Problem description:
Turn the material from its first line through the line containing "Reading right to left, transcribe", both included, into a JSON list of strings with one string per line. Skip blank lines and leave out the pictures.

Input for this task:
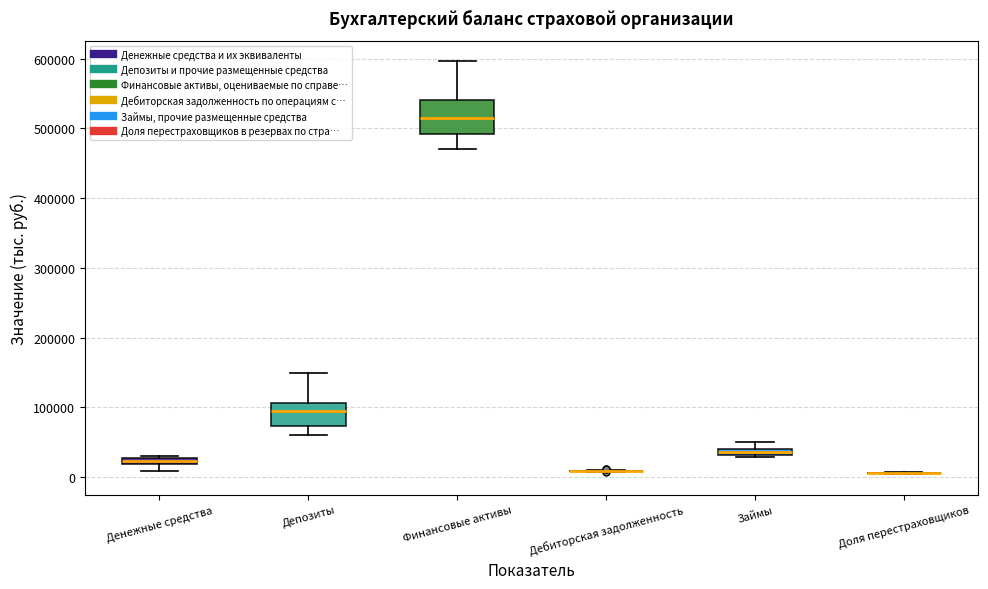

Comparing the boxes themselves (not the whiskers), which one is the tallest?

Финансовые активы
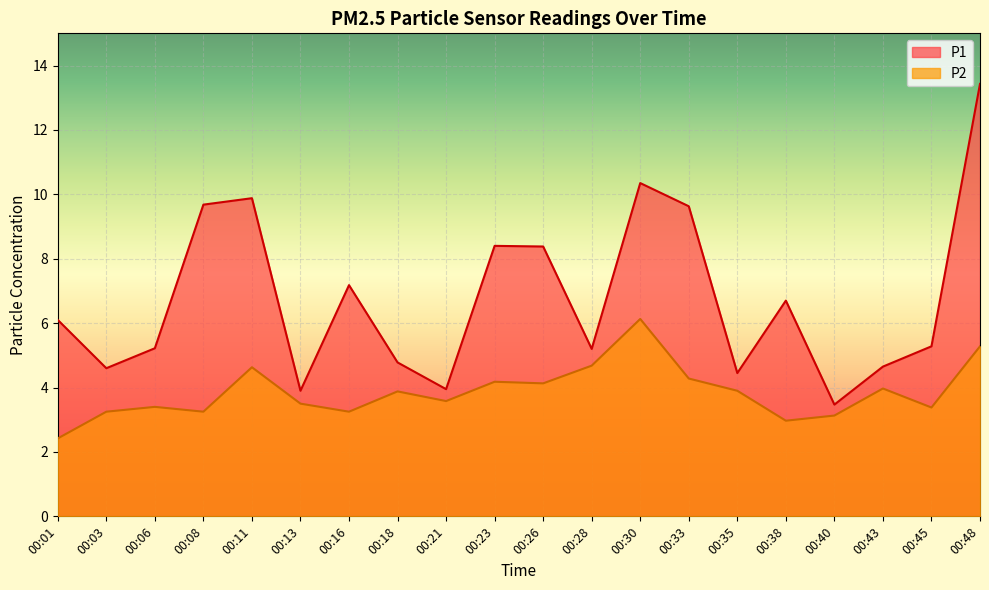

Rank the series at 00:18 from lowest to highest value.

P2, P1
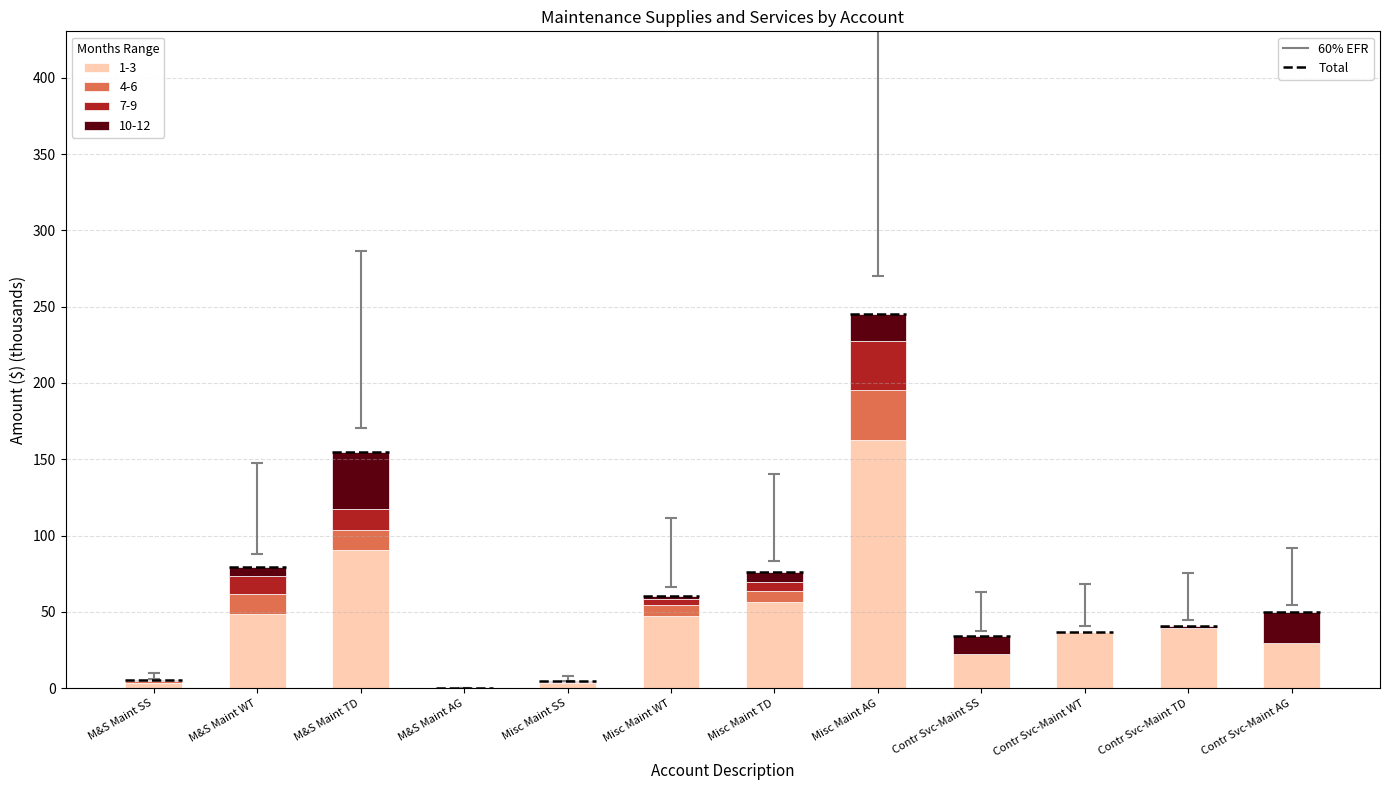

The value of 1-3 at Contr Svc-Maint SS is 29.6. True or false?

False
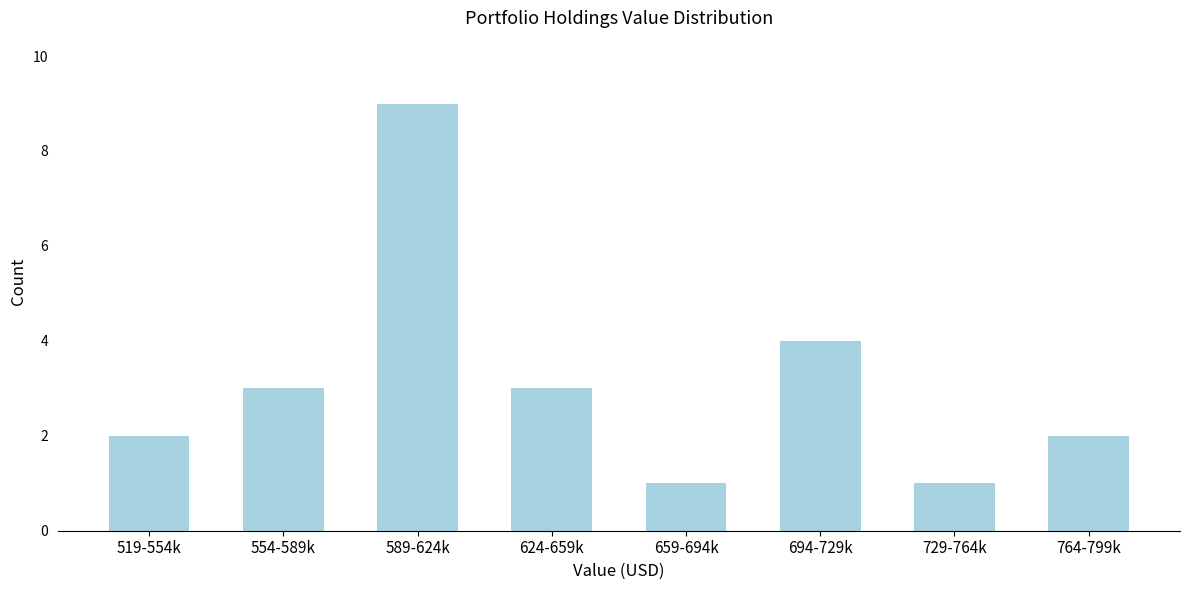

Reading right to left, what are all the values shown in this chart?

2	1	4	1	3	9	3	2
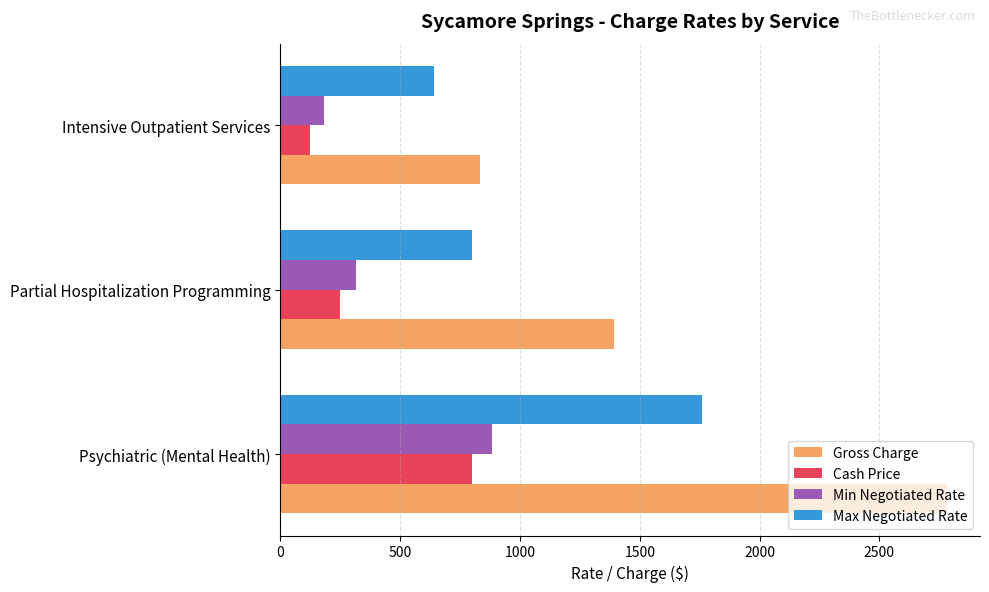

What are all the series names shown in the legend?

Gross Charge, Cash Price, Min Negotiated Rate, Max Negotiated Rate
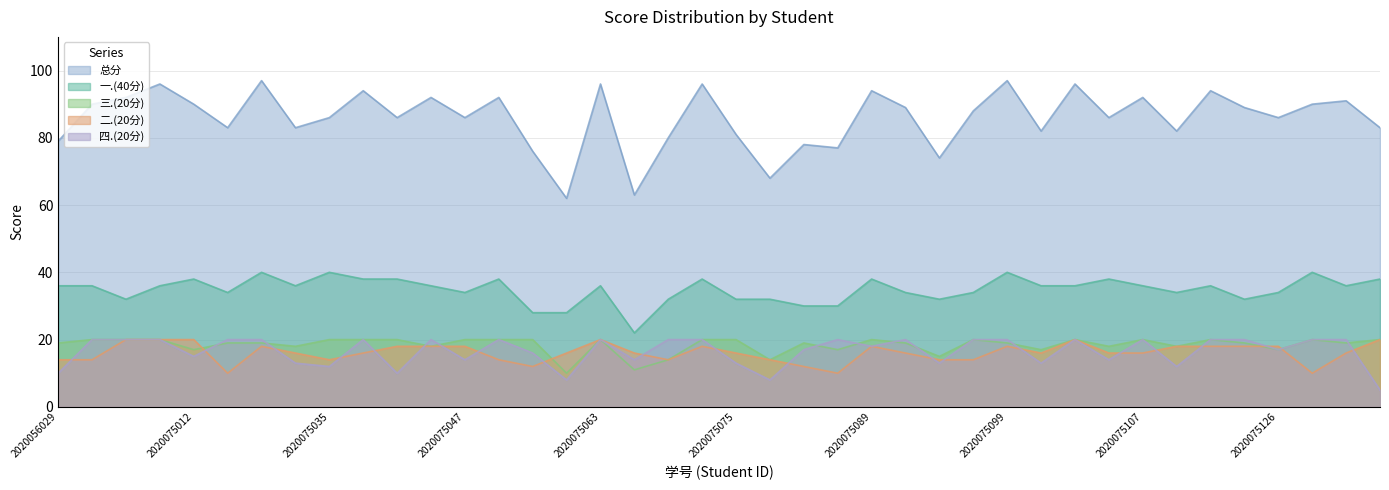

Does the chart display data point markers on the line(s)?

No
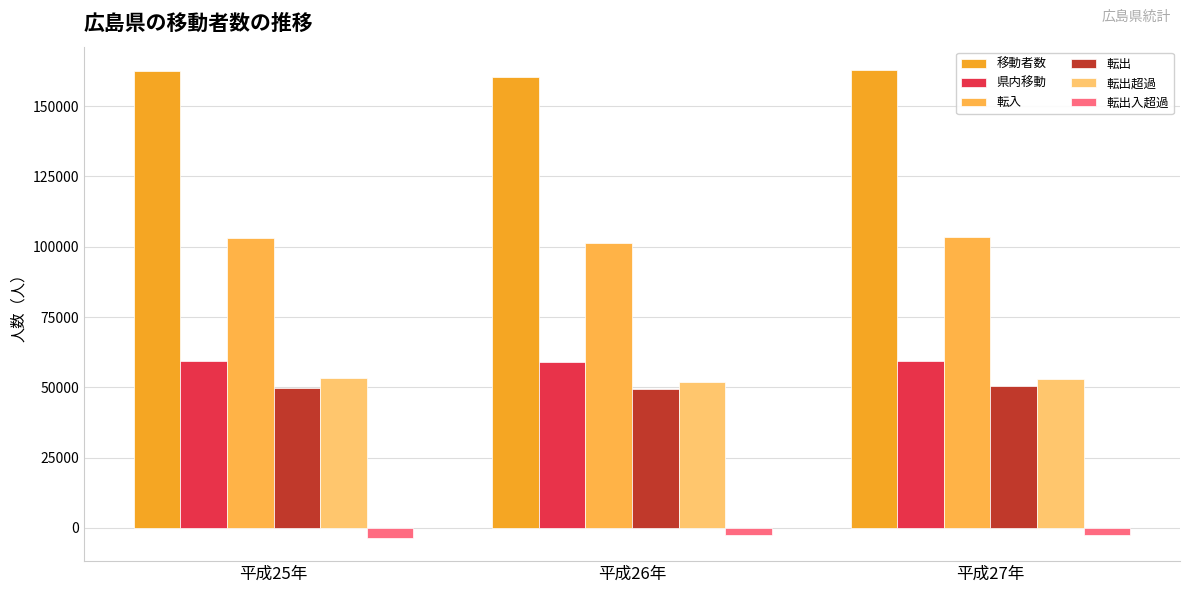

Reading right to left, transcribe all the data shown in this chart.

移動者数: 平成27年=162832	平成26年=160405	平成25年=162521
県内移動: 平成27年=59341	平成26年=58967	平成25年=59237
転入: 平成27年=103491	平成26年=101438	平成25年=103284
転出: 平成27年=50437	平成26年=49484	平成25年=49900
転出超過: 平成27年=53054	平成26年=51954	平成25年=53384
転出入超過: 平成27年=-2617	平成26年=-2470	平成25年=-3484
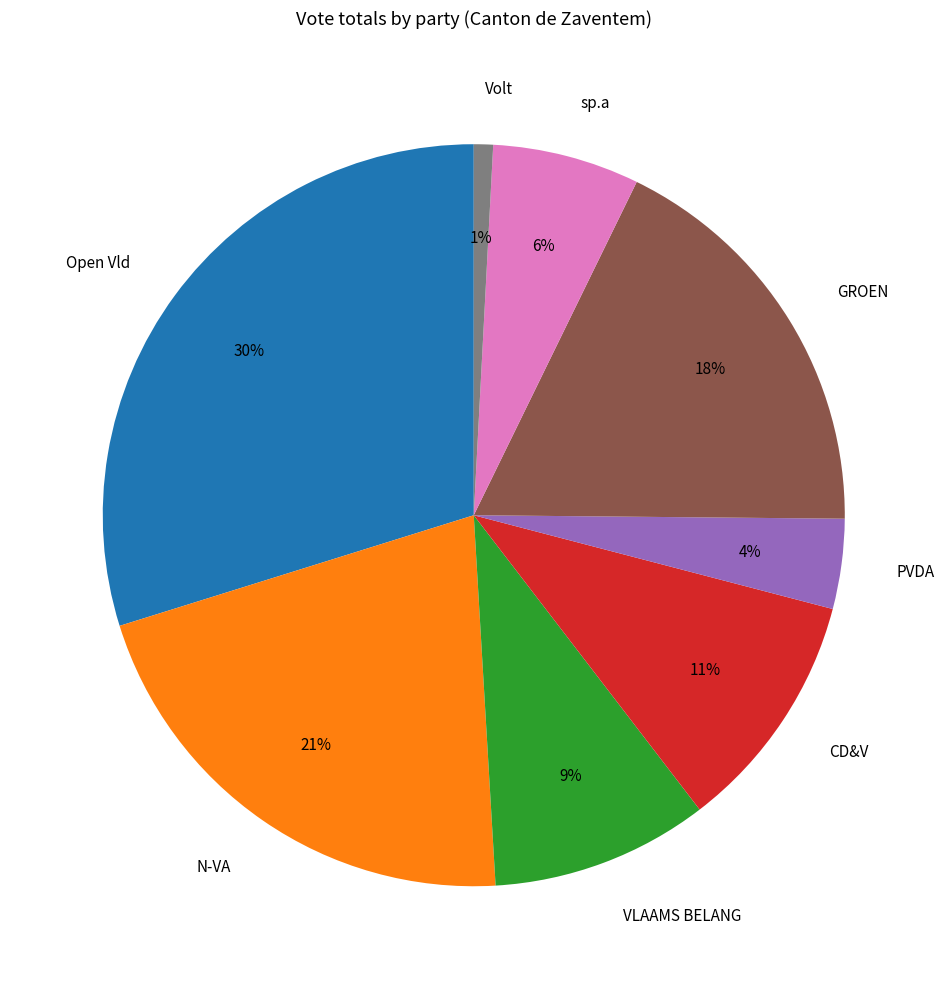

Is it true that sp.a is 1% of the pie?

False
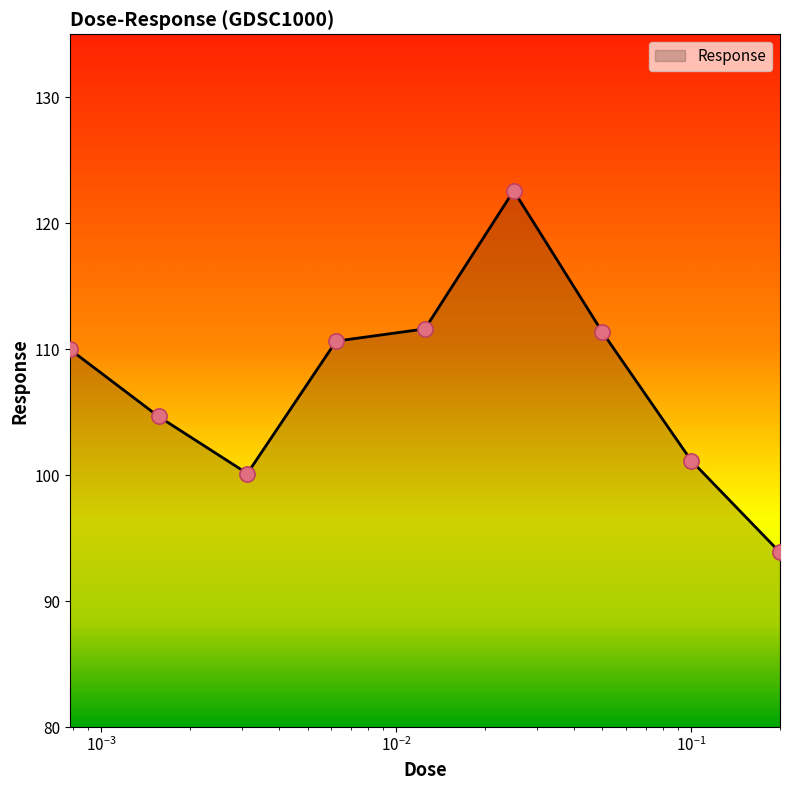

What is the greatest value displayed?

122.6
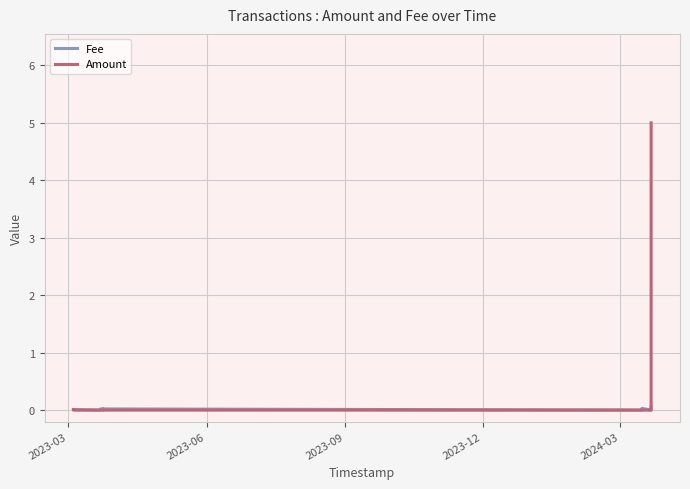

At how many categories does at least one series exceed 1?

1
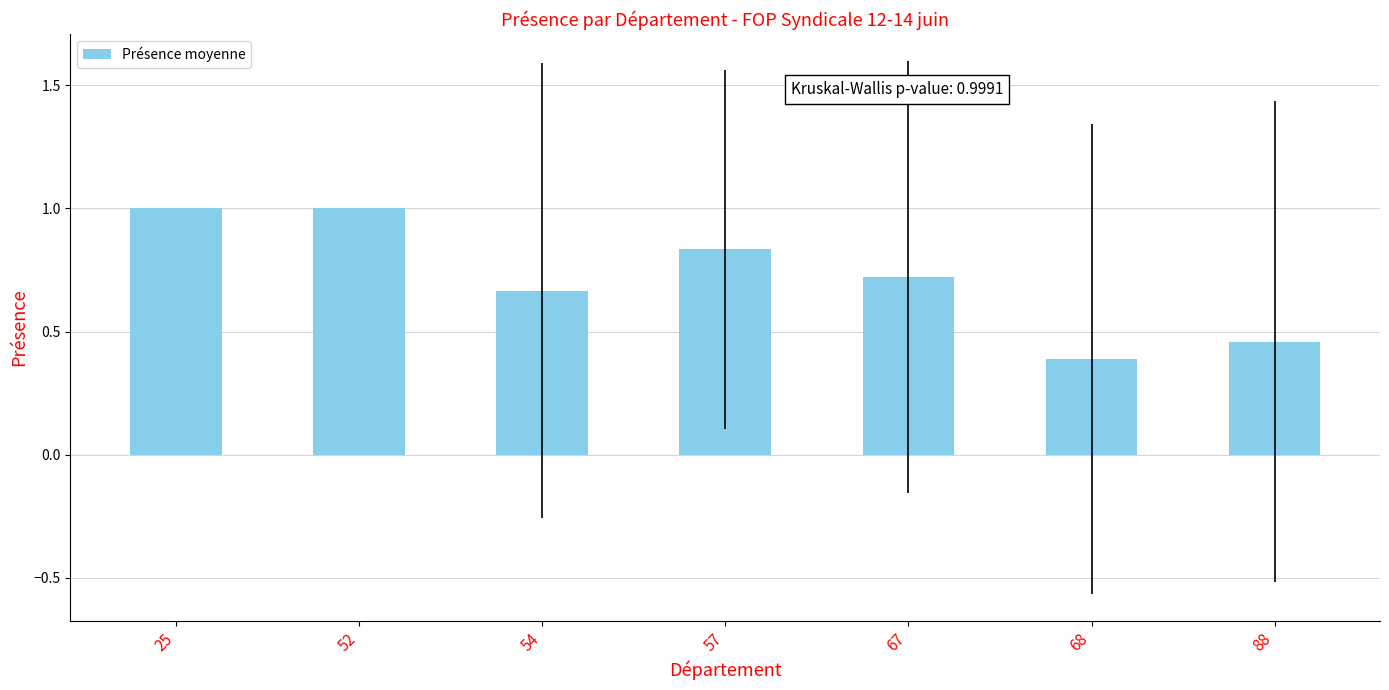

Where is the data nearest to the value 0?

68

Your response:
[
  "Comparing the boxes themselves (not the whiskers), which one is the tallest?",
  "Финансовые активы",
  "Rank the series at 00:18 from lowest to highest value.",
  "P2, P1",
  "The value of 1-3 at Contr Svc-Maint SS is 29.6. True or false?",
  "False",
  "Reading right to left, what are all the values shown in this chart?",
  "2\t1\t4\t1\t3\t9\t3\t2",
  "What are all the series names shown in the legend?",
  "Gross Charge, Cash Price, Min Negotiated Rate, Max Negotiated Rate",
  "Does the chart display data point markers on the line(s)?",
  "No",
  "Reading right to left, transcribe all the data shown in this chart."
]